→ PROBLEM A
In the passage about the Southern Hens citations, what caption does Section 1910.212 carry?
## Start TEXT PROVIDED
Southern Hens contends the injured employee violated its rule that reads “Keep hands off moving machinery.” (Exh. R-37) This contention does nothing to support its affirmative defense. The work rule to which an employer points must be designed to prevent the violation alleged. Here the violation is the failure to lock out the Tumbler. The rule prohibiting placing one’s hand near moving machinery would not have prevented the violation.
Southern Hens has failed to meet its burden to establish its affirmative defense of unpreventable employee misconduct. Item 1b, Citation 1, is affirmed.
The Secretary alleges the violation was serious. A violation is serious when “there is a substantial probability that death or serious physical harm could result” from the hazardous condition at issue. 29 U.S.C. § 666(k). The Secretary need not show that there was a substantial probability that an accident would occur; only that if an accident did occur, death or serious physical harm would result. As demonstrated by the injured employee’s partial amputation, the likely injury should an employee be in the zone of danger while cleaning the Tumbler when it is not locked out is serious physical harm. The violation is serious.
Item 2, Citation 1: The Alleged Violation of 29 C.F.R. § 1910.212(a)(1)
The cited standard at 29 C.F.R. § 1910.212(a)(1) reads,
One or more methods of machine guarding shall be provided to protect the operator and other employees in the machine area from hazards such as those created by point of operation, ingoing nip points, rotating parts, flying chips and sparks. Examples of guarding methods are barrier guards, two-hand tripping devices, electronic safety devices, etc.
The Secretary alleges Chiller No. 2 at Plant No. 3 was not properly guarded. Specifically, CSHO Young testified he observed operation of Chiller No. 2 during which product backed up, requiring the operator to push the product with his hand. This exposed the employee to an ingoing nip point on the underside of the conveyor from which the product dropped. Southern Hens contends employees are provided a tool to push the product that prevents exposure to the zone of danger.
Applicability of the Standard
Section 1910.212(a)(1) is found in Subpart O—Machinery and Machine Guarding. Section 1910.212 is captioned “General requirements for all machines.” This standard applies to all machines not covered by a more specific standard. Southern Hens did not dispute the applicability of the standard. To the extent employees are exposed to injury from the ingoing nip point of the conveyor on Chiller No. 2, it must be guarded under § 1910.212(a)(1). The standard applies to the cited conditions.
## End TEXT PROVIDED
## Start INFORMATION PROVIDED
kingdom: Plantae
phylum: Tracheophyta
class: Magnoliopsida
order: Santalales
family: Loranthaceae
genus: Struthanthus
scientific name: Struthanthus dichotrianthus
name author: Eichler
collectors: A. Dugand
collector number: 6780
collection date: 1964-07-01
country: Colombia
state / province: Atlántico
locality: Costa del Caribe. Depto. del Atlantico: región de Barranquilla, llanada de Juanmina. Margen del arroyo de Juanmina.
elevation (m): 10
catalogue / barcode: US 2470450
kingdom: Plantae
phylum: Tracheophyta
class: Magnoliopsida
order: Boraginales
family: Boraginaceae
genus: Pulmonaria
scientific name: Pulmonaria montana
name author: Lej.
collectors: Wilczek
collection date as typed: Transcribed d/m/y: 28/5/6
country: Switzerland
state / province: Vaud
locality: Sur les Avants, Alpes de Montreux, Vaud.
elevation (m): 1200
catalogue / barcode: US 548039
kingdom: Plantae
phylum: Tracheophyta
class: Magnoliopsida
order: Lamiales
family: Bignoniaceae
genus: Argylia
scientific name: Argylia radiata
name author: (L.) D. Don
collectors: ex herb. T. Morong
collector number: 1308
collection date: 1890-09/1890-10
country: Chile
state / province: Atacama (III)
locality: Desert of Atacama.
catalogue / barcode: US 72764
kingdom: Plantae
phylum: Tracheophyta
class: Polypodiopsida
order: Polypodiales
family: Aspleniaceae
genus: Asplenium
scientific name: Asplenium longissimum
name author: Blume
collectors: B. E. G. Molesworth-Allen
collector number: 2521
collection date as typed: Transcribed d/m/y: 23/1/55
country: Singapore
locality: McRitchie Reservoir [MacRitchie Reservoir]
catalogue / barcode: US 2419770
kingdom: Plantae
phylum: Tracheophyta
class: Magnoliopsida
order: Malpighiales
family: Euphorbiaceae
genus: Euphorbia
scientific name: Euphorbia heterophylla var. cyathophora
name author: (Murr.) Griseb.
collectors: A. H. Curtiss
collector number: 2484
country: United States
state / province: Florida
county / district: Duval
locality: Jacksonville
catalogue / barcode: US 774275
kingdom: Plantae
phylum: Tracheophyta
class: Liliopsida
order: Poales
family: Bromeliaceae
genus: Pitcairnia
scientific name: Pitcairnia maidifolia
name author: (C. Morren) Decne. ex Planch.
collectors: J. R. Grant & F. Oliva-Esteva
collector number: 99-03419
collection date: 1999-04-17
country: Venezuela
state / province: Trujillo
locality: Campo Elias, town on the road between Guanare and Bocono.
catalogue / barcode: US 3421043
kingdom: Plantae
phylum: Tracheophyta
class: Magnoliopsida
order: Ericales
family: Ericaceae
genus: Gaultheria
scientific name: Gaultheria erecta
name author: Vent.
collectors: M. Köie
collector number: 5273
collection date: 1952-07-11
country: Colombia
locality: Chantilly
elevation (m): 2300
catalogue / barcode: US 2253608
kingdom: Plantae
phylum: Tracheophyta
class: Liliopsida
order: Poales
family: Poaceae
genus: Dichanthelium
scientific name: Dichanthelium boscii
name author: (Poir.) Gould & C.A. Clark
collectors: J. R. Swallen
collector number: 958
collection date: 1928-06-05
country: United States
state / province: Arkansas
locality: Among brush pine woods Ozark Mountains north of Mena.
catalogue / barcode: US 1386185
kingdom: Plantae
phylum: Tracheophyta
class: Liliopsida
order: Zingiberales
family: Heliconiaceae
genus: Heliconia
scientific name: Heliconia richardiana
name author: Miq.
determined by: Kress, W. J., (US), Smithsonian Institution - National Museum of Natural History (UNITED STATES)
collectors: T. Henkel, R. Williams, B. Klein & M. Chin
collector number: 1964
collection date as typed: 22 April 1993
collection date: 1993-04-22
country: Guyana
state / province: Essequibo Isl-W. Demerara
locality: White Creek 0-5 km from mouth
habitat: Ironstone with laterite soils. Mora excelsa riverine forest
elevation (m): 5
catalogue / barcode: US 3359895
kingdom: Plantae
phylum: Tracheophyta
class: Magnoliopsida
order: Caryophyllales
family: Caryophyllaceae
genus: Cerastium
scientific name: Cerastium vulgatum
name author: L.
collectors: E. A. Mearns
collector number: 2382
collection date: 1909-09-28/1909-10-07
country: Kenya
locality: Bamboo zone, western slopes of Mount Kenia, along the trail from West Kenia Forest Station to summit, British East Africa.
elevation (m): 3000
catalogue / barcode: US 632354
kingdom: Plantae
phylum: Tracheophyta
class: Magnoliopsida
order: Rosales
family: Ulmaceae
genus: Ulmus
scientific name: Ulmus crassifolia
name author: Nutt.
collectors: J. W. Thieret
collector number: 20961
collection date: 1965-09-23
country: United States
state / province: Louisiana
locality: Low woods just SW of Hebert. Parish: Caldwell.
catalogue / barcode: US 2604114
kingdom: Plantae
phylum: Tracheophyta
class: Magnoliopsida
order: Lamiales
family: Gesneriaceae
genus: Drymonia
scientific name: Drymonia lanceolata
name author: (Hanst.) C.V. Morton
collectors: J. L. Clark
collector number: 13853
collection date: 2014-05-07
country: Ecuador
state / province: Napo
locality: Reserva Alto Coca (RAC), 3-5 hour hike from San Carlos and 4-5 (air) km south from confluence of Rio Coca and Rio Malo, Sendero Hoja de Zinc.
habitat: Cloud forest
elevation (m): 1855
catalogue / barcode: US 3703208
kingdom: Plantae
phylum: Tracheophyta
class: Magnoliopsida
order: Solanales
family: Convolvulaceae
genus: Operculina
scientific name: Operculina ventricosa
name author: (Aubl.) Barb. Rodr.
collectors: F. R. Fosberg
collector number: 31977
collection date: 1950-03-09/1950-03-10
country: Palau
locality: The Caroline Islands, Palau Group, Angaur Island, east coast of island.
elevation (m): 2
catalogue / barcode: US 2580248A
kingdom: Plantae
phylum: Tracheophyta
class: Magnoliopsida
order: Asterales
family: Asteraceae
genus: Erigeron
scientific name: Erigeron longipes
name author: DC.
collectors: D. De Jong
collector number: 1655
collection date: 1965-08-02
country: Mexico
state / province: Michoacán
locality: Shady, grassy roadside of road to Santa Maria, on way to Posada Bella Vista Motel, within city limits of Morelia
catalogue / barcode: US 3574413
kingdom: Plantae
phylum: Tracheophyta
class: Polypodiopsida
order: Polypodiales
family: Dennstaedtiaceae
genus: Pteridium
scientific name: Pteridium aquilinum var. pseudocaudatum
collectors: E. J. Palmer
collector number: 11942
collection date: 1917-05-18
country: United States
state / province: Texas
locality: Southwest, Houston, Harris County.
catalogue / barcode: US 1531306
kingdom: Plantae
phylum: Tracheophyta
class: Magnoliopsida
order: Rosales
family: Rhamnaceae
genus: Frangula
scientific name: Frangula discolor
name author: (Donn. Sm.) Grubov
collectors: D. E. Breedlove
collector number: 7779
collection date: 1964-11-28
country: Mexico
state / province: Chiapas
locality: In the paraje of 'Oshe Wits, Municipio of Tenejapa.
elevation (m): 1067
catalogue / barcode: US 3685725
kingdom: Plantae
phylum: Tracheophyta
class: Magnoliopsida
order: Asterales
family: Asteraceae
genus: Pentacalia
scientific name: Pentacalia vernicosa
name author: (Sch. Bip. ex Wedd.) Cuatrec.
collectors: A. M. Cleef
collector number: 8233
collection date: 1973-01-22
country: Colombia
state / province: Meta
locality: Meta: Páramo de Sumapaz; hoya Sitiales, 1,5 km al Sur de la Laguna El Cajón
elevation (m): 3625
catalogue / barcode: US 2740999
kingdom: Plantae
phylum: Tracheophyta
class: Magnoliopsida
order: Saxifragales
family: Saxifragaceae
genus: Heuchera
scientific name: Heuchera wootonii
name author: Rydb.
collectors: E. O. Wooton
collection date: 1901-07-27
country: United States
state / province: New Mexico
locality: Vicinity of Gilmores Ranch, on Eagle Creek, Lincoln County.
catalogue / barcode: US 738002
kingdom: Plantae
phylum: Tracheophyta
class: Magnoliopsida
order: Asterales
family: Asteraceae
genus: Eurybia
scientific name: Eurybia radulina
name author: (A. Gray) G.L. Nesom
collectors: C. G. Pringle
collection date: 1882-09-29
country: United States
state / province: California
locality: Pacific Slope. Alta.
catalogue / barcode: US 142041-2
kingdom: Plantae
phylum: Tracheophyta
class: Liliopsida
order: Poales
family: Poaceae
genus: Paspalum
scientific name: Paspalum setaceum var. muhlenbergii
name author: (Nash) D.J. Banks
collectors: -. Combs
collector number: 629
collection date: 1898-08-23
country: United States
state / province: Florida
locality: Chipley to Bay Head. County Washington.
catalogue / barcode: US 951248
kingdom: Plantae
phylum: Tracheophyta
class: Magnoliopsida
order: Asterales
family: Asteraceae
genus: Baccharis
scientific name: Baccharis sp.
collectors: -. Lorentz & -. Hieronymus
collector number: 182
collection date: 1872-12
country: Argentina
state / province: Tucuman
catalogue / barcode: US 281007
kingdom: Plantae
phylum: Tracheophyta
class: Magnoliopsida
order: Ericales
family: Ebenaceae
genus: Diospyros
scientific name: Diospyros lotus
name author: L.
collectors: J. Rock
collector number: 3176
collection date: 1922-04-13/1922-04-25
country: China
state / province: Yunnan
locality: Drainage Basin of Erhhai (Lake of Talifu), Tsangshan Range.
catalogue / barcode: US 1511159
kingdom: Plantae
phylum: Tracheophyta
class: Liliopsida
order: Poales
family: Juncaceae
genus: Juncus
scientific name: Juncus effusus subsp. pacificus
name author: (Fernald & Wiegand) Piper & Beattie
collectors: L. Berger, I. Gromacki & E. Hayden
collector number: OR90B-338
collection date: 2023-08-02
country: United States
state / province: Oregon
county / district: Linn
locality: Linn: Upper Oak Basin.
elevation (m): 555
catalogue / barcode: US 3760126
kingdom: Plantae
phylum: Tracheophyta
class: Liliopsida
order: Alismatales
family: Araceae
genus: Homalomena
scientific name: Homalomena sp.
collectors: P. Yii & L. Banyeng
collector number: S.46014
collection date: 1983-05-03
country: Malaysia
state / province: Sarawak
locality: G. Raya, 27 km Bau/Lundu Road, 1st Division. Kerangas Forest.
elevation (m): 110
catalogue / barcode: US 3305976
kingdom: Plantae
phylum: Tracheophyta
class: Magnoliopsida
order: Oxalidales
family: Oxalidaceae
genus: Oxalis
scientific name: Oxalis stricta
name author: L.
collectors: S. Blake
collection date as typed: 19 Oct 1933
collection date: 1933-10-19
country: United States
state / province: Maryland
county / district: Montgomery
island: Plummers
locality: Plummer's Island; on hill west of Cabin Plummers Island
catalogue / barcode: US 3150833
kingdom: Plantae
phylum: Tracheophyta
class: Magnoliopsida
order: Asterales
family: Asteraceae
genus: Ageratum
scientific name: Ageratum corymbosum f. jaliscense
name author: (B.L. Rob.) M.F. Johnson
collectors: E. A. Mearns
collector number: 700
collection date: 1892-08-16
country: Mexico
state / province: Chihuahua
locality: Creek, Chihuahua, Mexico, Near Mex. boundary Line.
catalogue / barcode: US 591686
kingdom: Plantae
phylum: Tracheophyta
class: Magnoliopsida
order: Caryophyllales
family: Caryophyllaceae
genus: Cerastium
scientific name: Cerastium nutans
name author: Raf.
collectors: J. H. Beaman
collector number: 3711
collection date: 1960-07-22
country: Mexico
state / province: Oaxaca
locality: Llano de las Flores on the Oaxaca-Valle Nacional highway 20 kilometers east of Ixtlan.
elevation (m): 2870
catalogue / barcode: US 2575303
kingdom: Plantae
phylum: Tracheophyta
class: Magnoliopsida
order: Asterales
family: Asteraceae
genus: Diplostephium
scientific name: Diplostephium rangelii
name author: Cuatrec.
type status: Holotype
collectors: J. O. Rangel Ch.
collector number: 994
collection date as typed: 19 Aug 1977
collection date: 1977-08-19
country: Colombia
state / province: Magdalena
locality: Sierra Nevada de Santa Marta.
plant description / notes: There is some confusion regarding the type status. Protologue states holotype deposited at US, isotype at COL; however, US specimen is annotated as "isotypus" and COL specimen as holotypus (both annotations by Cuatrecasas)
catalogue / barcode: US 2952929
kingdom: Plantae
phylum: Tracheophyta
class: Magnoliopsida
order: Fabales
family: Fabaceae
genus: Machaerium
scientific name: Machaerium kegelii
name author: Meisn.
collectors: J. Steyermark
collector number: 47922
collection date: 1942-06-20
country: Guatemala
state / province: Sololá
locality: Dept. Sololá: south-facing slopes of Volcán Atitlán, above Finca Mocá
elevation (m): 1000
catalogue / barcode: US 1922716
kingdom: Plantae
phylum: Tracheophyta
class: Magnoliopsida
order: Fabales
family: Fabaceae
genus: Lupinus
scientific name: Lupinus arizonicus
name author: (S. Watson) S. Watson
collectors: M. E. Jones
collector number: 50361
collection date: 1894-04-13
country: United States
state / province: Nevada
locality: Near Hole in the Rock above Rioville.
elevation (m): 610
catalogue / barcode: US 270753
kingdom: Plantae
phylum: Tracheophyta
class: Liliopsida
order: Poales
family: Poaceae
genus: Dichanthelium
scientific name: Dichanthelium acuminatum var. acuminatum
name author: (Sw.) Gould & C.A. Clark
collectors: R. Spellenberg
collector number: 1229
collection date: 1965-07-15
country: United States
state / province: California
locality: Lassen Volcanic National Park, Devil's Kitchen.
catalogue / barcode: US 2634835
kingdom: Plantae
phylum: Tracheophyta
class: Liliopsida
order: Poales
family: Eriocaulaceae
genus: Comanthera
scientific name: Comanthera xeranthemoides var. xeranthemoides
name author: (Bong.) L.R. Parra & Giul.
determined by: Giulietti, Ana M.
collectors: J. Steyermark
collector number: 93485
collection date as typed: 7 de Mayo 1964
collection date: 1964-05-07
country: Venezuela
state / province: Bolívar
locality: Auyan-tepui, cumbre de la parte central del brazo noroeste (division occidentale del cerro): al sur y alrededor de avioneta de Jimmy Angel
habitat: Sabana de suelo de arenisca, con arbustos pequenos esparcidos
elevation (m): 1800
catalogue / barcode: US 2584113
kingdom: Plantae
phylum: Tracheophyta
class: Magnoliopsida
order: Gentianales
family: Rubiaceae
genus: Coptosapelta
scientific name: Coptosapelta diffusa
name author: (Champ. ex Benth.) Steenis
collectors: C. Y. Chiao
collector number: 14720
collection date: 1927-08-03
## End INFORMATION PROVIDED
→ PROBLEM B
Format the records as a numbered list from the line with "state / province: Trujillo" to the line with "state / province: Louisiana", skipping any blank lines.

→ FULL ANSWER A
"General requirements for all machines."

→ FULL ANSWER B
1. state / province: Trujillo
2. locality: Campo Elias, town on the road between Guanare and Bocono.
3. catalogue / barcode: US 3421043
4. kingdom: Plantae
5. phylum: Tracheophyta
6. class: Magnoliopsida
7. order: Ericales
8. family: Ericaceae
9. genus: Gaultheria
10. scientific name: Gaultheria erecta
11. name author: Vent.
12. collectors: M. Köie
13. collector number: 5273
14. collection date: 1952-07-11
15. country: Colombia
16. locality: Chantilly
17. elevation (m): 2300
18. catalogue / barcode: US 2253608
19. kingdom: Plantae
20. phylum: Tracheophyta
21. class: Liliopsida
22. order: Poales
23. family: Poaceae
24. genus: Dichanthelium
25. scientific name: Dichanthelium boscii
26. name author: (Poir.) Gould & C.A. Clark
27. collectors: J. R. Swallen
28. collector number: 958
29. collection date: 1928-06-05
30. country: United States
31. state / province: Arkansas
32. locality: Among brush pine woods Ozark Mountains north of Mena.
33. catalogue / barcode: US 1386185
34. kingdom: Plantae
35. phylum: Tracheophyta
36. class: Liliopsida
37. order: Zingiberales
38. family: Heliconiaceae
39. genus: Heliconia
40. scientific name: Heliconia richardiana
41. name author: Miq.
42. determined by: Kress, W. J., (US), Smithsonian Institution - National Museum of Natural History (UNITED STATES)
43. collectors: T. Henkel, R. Williams, B. Klein & M. Chin
44. collector number: 1964
45. collection date as typed: 22 April 1993
46. collection date: 1993-04-22
47. country: Guyana
48. state / province: Essequibo Isl-W. Demerara
49. locality: White Creek 0-5 km from mouth
50. habitat: Ironstone with laterite soils. Mora excelsa riverine forest
51. elevation (m): 5
52. catalogue / barcode: US 3359895
53. kingdom: Plantae
54. phylum: Tracheophyta
55. class: Magnoliopsida
56. order: Caryophyllales
57. family: Caryophyllaceae
58. genus: Cerastium
59. scientific name: Cerastium vulgatum
60. name author: L.
61. collectors: E. A. Mearns
62. collector number: 2382
63. collection date: 1909-09-28/1909-10-07
64. country: Kenya
65. locality: Bamboo zone, western slopes of Mount Kenia, along the trail from West Kenia Forest Station to summit, British East Africa.
66. elevation (m): 3000
67. catalogue / barcode: US 632354
68. kingdom: Plantae
69. phylum: Tracheophyta
70. class: Magnoliopsida
71. order: Rosales
72. family: Ulmaceae
73. genus: Ulmus
74. scientific name: Ulmus crassifolia
75. name author: Nutt.
76. collectors: J. W. Thieret
77. collector number: 20961
78. collection date: 1965-09-23
79. country: United States
80. state / province: Louisiana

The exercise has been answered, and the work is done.